Режиссер попался хороший. Хорошие актеры. Все работали с энтузиазмом, с огромным увлечением. Актеры просто купались в тексте роскошных волн Черного моря Паустовского. И только моя постная морда портила картину всеобщего восторга. Я и сам не мог понять, в чем дело.
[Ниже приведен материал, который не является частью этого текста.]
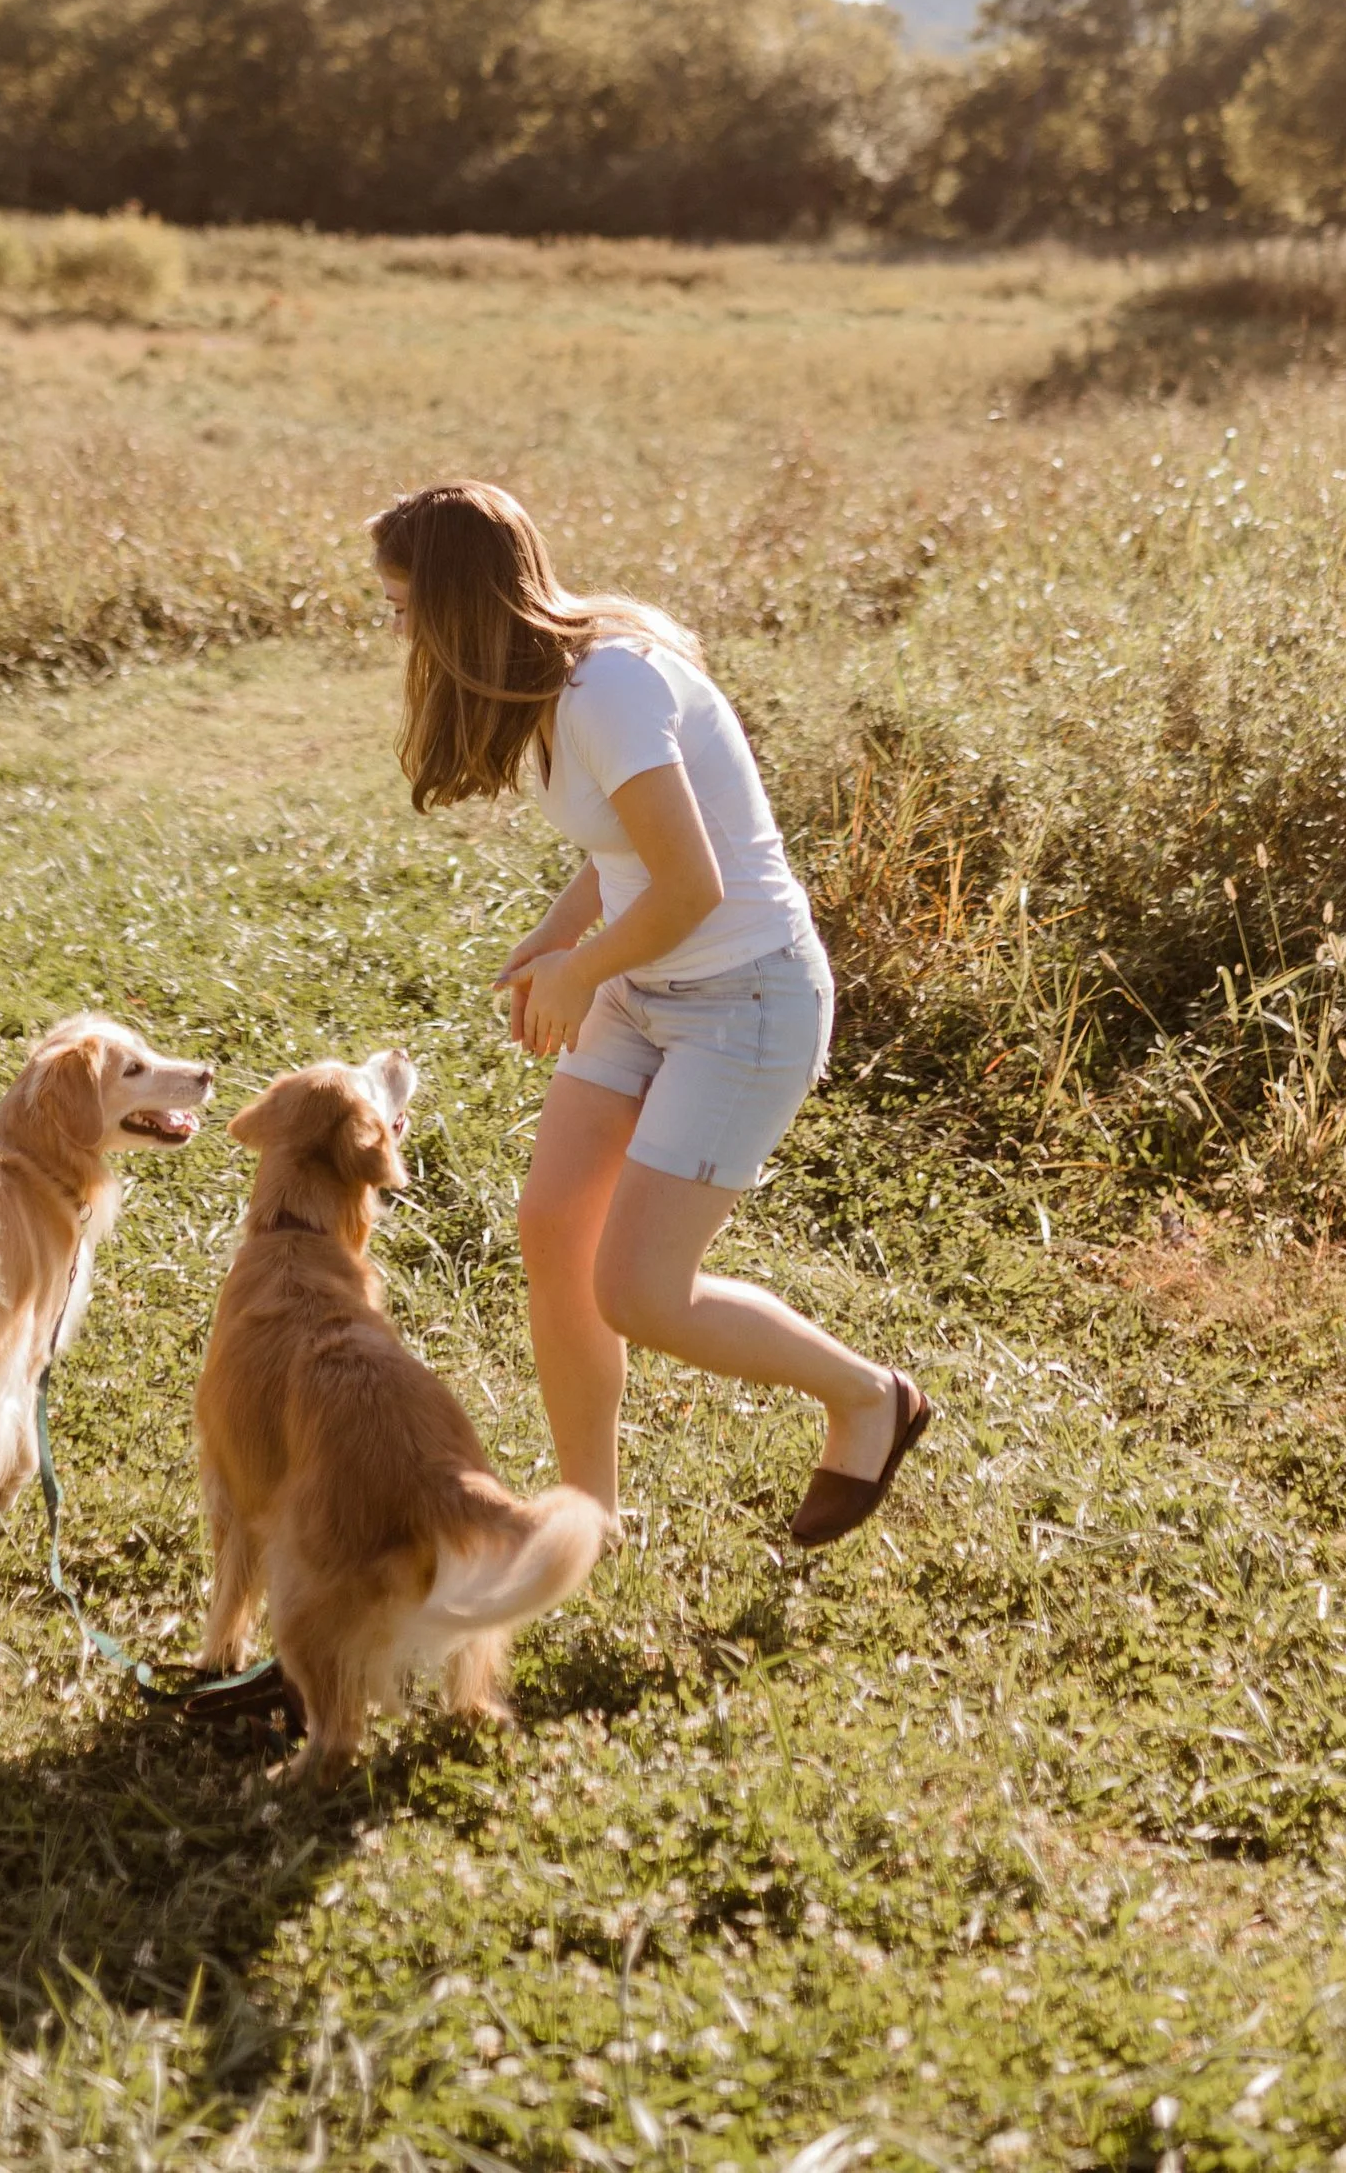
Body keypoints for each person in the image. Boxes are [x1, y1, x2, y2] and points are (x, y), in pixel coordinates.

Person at [366, 479, 929, 1543]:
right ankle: (589, 1513)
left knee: (640, 1293)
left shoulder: (608, 686)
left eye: (401, 606)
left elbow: (692, 886)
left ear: (454, 604)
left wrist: (581, 972)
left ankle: (868, 1397)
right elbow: (624, 847)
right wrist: (556, 936)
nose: (393, 629)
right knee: (551, 1231)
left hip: (744, 999)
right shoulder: (547, 684)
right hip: (643, 979)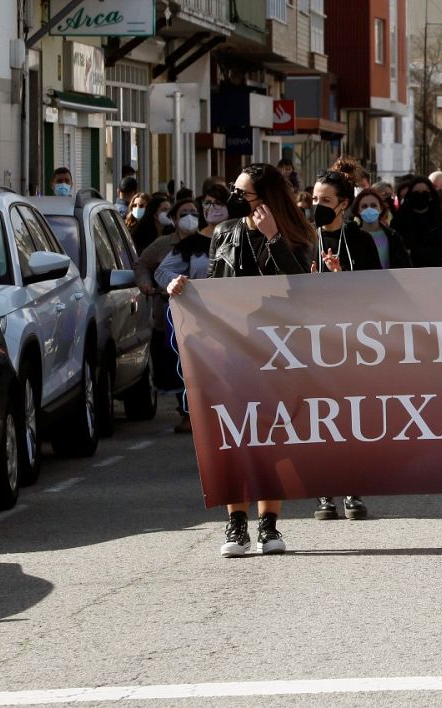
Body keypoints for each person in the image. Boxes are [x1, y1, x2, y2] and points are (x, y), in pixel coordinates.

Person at [167, 163, 314, 557]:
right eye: (235, 189)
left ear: (265, 198)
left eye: (243, 192)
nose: (233, 197)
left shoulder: (297, 236)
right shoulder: (225, 233)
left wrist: (274, 240)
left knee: (272, 437)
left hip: (278, 352)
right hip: (232, 351)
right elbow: (214, 289)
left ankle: (269, 524)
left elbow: (302, 290)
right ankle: (236, 524)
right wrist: (184, 289)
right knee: (233, 435)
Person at [307, 165, 384, 522]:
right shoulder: (304, 240)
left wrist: (341, 280)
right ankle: (324, 491)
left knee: (351, 416)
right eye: (314, 199)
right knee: (319, 418)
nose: (317, 205)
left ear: (343, 205)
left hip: (355, 343)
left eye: (325, 200)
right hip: (312, 343)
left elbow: (375, 294)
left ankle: (353, 487)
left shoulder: (361, 241)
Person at [152, 198, 211, 433]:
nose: (214, 209)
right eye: (209, 203)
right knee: (192, 368)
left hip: (233, 318)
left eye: (219, 203)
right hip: (196, 319)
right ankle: (191, 413)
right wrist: (173, 283)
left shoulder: (239, 237)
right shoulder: (190, 245)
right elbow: (159, 271)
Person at [394, 175, 442, 267]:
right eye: (416, 193)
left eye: (425, 193)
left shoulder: (440, 221)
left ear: (431, 195)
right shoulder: (399, 220)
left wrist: (414, 252)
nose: (420, 196)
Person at [350, 188, 412, 270]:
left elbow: (405, 264)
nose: (369, 209)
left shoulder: (392, 235)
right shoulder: (351, 237)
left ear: (381, 208)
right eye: (364, 206)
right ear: (358, 210)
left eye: (373, 205)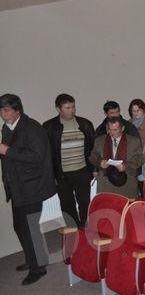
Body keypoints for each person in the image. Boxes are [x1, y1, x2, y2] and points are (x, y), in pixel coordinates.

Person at [1, 94, 56, 285]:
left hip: (33, 186)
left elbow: (37, 156)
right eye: (0, 111)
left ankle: (38, 268)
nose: (2, 114)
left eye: (6, 110)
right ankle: (33, 259)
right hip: (17, 187)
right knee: (20, 226)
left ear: (18, 110)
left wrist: (7, 150)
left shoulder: (32, 128)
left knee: (30, 228)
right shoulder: (7, 127)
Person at [43, 94, 95, 227]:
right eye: (67, 108)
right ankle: (74, 230)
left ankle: (86, 230)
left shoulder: (85, 124)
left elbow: (92, 149)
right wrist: (51, 176)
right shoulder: (49, 127)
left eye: (73, 107)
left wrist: (94, 169)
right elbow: (47, 154)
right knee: (67, 206)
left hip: (82, 171)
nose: (72, 110)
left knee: (85, 204)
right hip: (62, 174)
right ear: (58, 109)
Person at [89, 117, 144, 199]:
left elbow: (140, 158)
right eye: (109, 129)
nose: (112, 133)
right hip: (105, 184)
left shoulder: (134, 141)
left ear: (123, 128)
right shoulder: (99, 140)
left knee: (126, 206)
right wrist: (100, 162)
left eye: (115, 130)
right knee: (108, 205)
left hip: (127, 183)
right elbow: (92, 156)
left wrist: (125, 166)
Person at [128, 99, 145, 187]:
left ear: (143, 110)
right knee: (136, 183)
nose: (136, 113)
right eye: (133, 111)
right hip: (133, 157)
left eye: (138, 110)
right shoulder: (129, 123)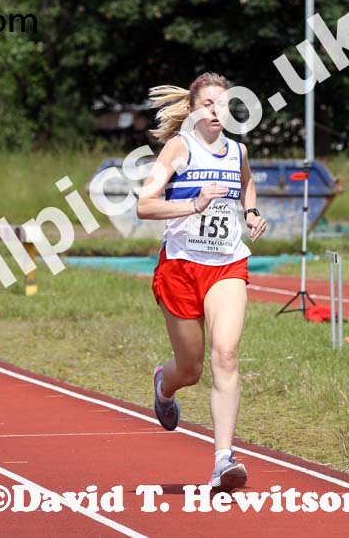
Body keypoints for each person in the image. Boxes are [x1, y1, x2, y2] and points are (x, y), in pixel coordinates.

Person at [136, 72, 268, 493]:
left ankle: (222, 460)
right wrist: (192, 203)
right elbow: (145, 205)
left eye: (224, 104)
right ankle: (164, 383)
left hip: (227, 265)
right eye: (208, 104)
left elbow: (246, 183)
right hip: (180, 266)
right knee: (190, 369)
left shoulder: (239, 152)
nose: (217, 111)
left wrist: (249, 213)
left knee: (226, 356)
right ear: (192, 111)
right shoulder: (179, 148)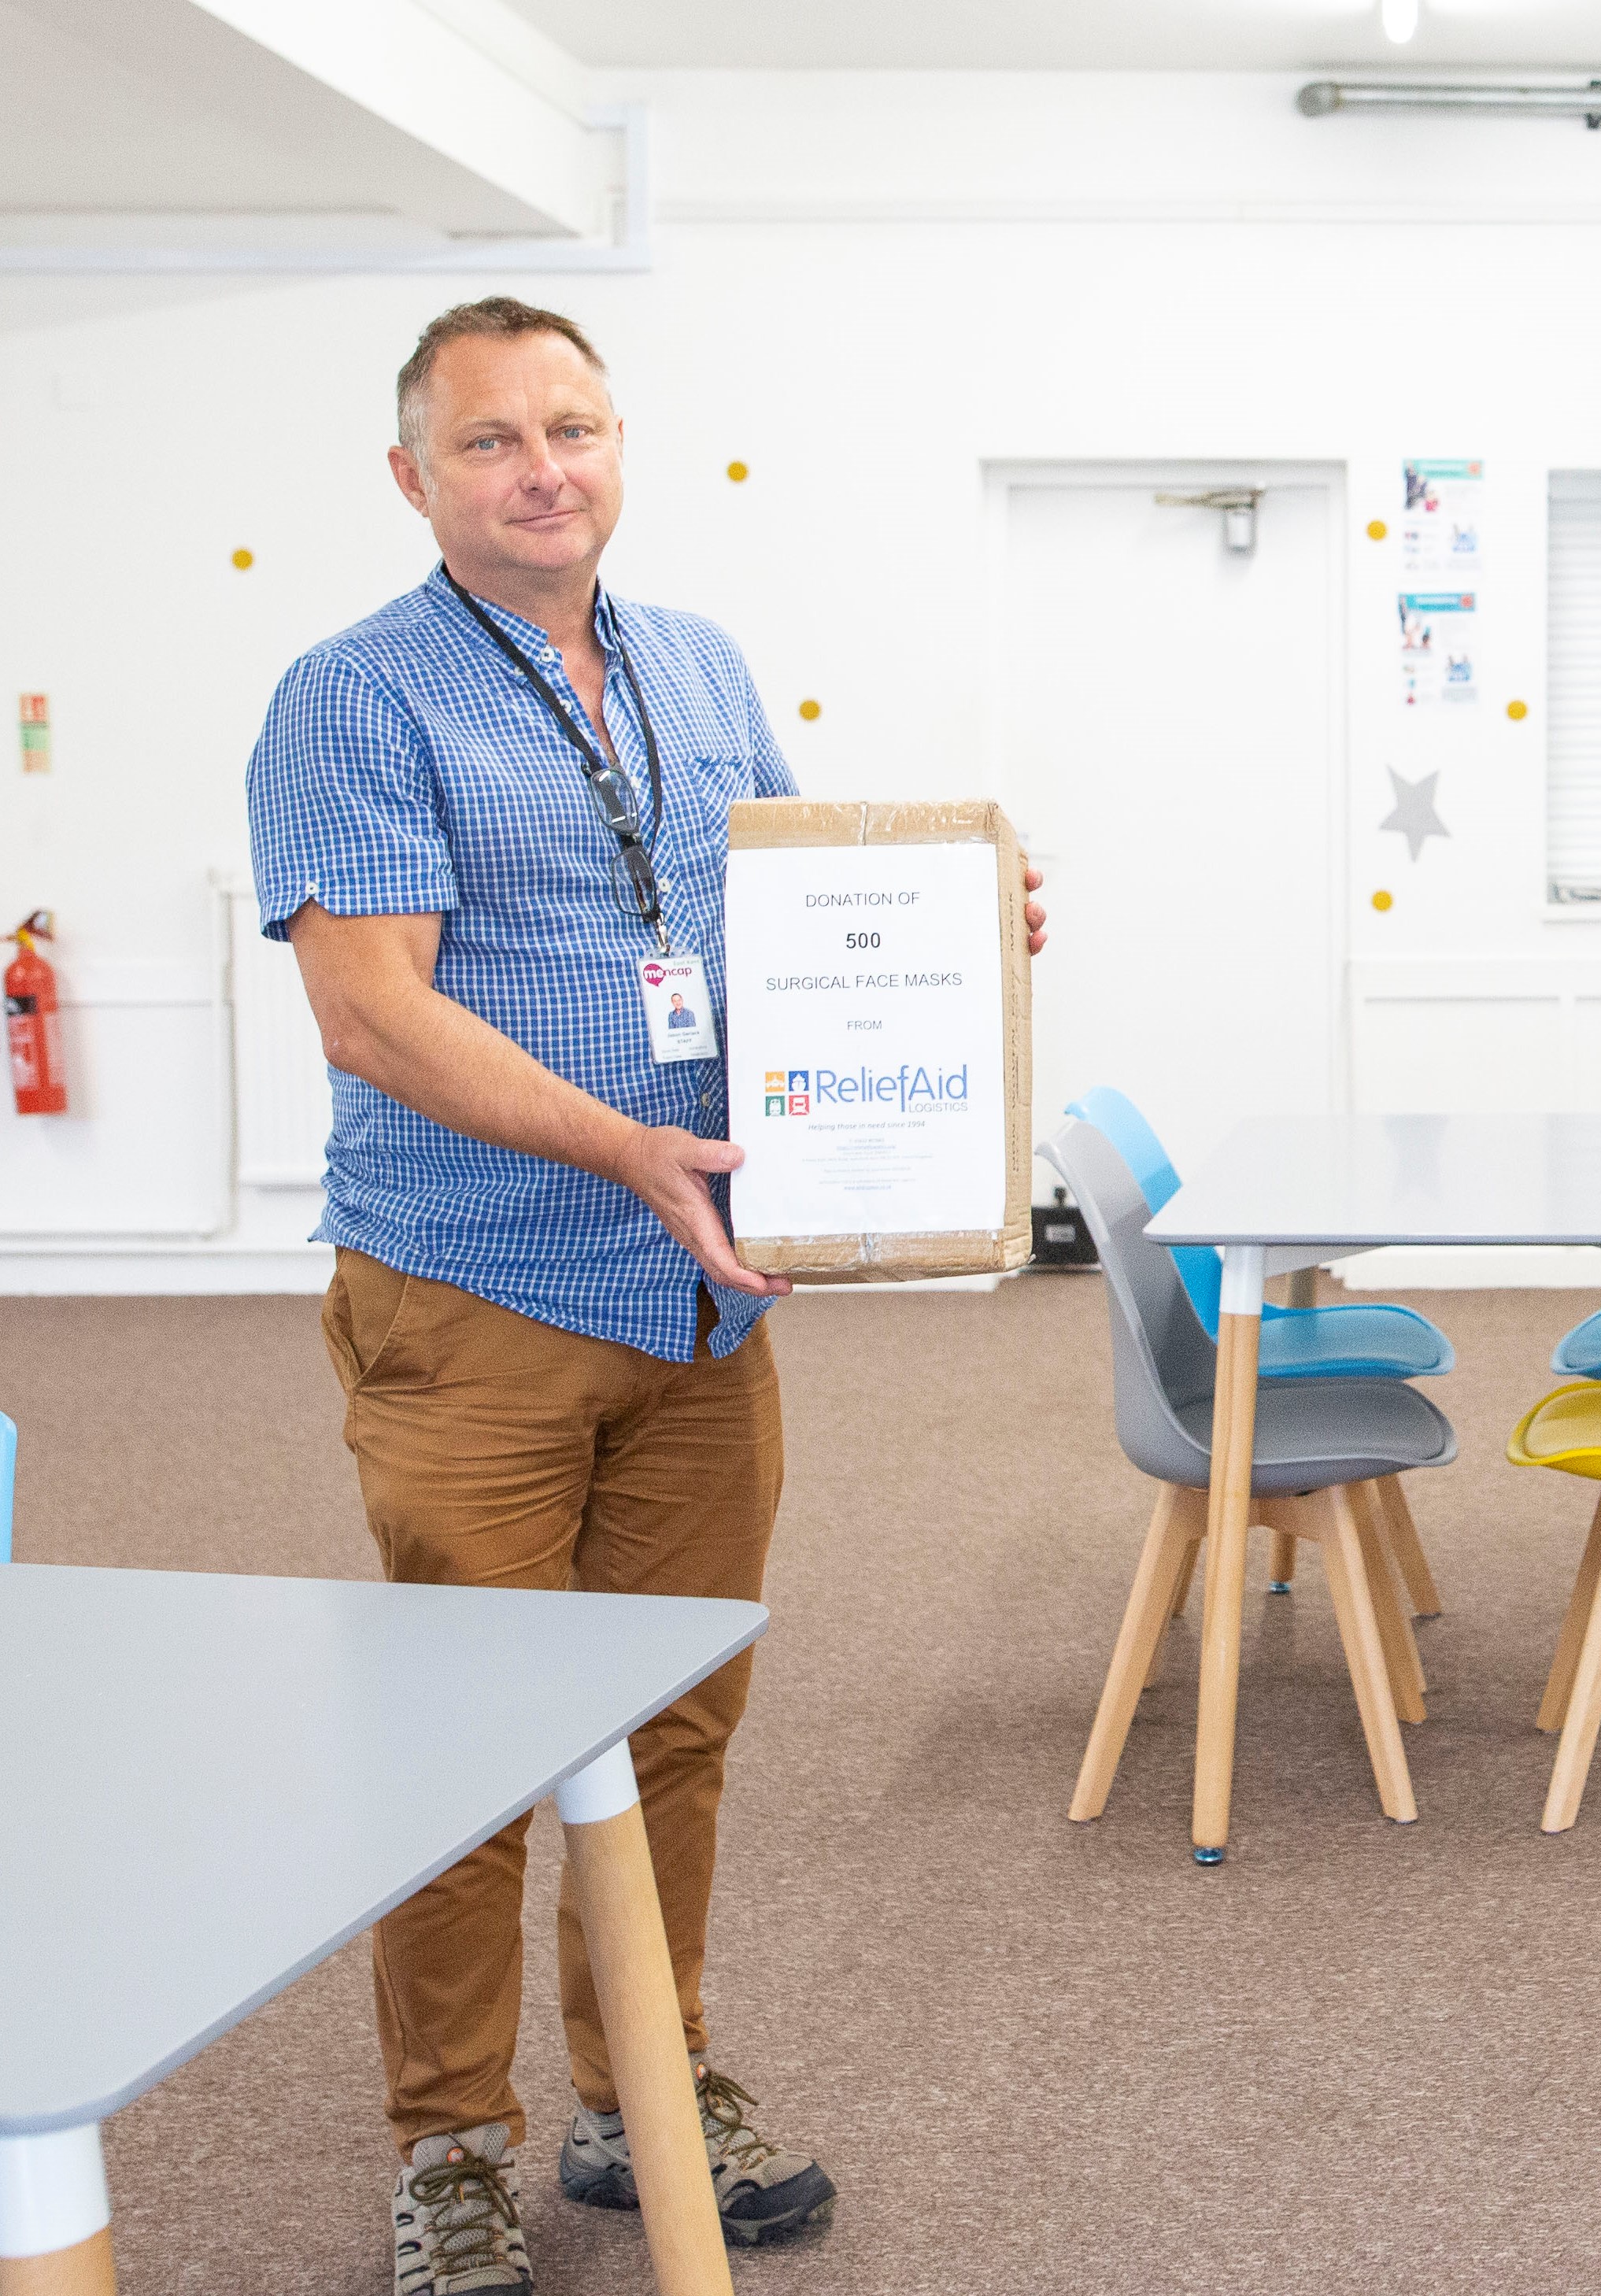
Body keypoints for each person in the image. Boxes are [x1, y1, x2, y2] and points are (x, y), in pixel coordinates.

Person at [247, 296, 1047, 2296]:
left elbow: (780, 913)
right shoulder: (357, 697)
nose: (545, 470)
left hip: (705, 1308)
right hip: (478, 1296)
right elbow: (369, 1010)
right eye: (495, 440)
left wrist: (951, 931)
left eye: (575, 429)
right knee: (466, 1742)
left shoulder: (696, 666)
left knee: (674, 1723)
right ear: (415, 476)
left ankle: (643, 2083)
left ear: (620, 445)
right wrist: (622, 1146)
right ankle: (449, 2142)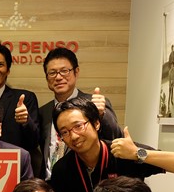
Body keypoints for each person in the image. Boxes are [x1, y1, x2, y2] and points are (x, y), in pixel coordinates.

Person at [38, 47, 123, 179]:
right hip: (50, 182)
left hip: (85, 180)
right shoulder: (43, 111)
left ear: (76, 72)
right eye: (52, 73)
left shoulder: (94, 103)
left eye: (64, 71)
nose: (58, 77)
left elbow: (116, 138)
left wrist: (102, 115)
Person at [0, 40, 43, 177]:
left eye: (0, 65)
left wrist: (26, 121)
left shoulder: (25, 99)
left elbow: (34, 142)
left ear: (8, 70)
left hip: (17, 173)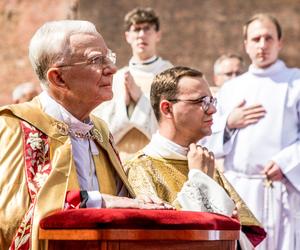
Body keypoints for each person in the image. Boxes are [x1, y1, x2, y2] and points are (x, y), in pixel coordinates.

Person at [0, 20, 172, 250]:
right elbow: (12, 217)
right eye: (95, 60)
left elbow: (120, 200)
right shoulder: (15, 126)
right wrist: (100, 202)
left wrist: (138, 202)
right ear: (58, 78)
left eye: (108, 57)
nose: (111, 68)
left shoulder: (99, 129)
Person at [125, 66, 266, 249]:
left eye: (211, 100)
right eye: (201, 101)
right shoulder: (139, 168)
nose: (213, 109)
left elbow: (238, 236)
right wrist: (199, 180)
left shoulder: (201, 161)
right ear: (167, 108)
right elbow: (162, 240)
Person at [202, 13, 300, 250]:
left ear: (280, 42)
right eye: (256, 39)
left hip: (283, 188)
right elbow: (206, 136)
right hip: (241, 191)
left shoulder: (295, 83)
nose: (262, 45)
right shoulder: (232, 88)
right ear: (246, 44)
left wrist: (287, 162)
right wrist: (228, 123)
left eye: (269, 38)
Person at [93, 7, 172, 161]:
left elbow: (175, 124)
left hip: (158, 161)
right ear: (127, 36)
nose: (141, 35)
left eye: (147, 29)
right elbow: (99, 126)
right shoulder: (116, 76)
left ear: (158, 35)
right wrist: (124, 103)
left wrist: (140, 99)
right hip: (121, 161)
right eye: (136, 29)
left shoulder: (170, 74)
Вроде все хорошо, а постоянно не оставляло ощущение приторной сладости и какой-то легкой тошноты, как будто патоки объелся. С продолжением съемок это ощущение все больше усиливалось. Душа не принимала телеверсию. Ситуация накалялась. Я понимал, что порчу всем кайф. Еще немного – и все взорвутся и все рухнет. И когда я дошел до полного отчаяния, меня вдруг осенило. «Послушай, – сказал я режиссеру, – попроси актеров при съемке следующего эпизода проговаривать текст бытово, нейтрально, даже бесцветно, без всяких эмоций». «Зачем тебе это нужно? Нас и так время поджимает. Мы не укладываемся в сроки», – удивился режиссер. «Ну, пожалуйста, посчитай, что это мой каприз. Я после этого уйду, чтобы не мозолить вам глаза». Наверно, на него подействовал последний аргумент. Ради того, чтобы не видеть мою постную морду, он готов был пойти на все. Сняли эпизод. Просмотрели и обалдели. Проза Паустовского засверкала всеми красками. И тут все поняли, в чем дело. Текст Паустовского сам по себе смачный, ароматный. А тут еще актеры, очарованные ею, добавляли свои краски и эмоции. Получался перебор. И тут кто-то произнес фразу, ставшую впоследствии крылатой: «Н-да. Слишком хорошо – тоже не хорошо». Дальше все пошло как по маслу. Все предыдущие эпизоды, несмотря на цейтнот, пересняли.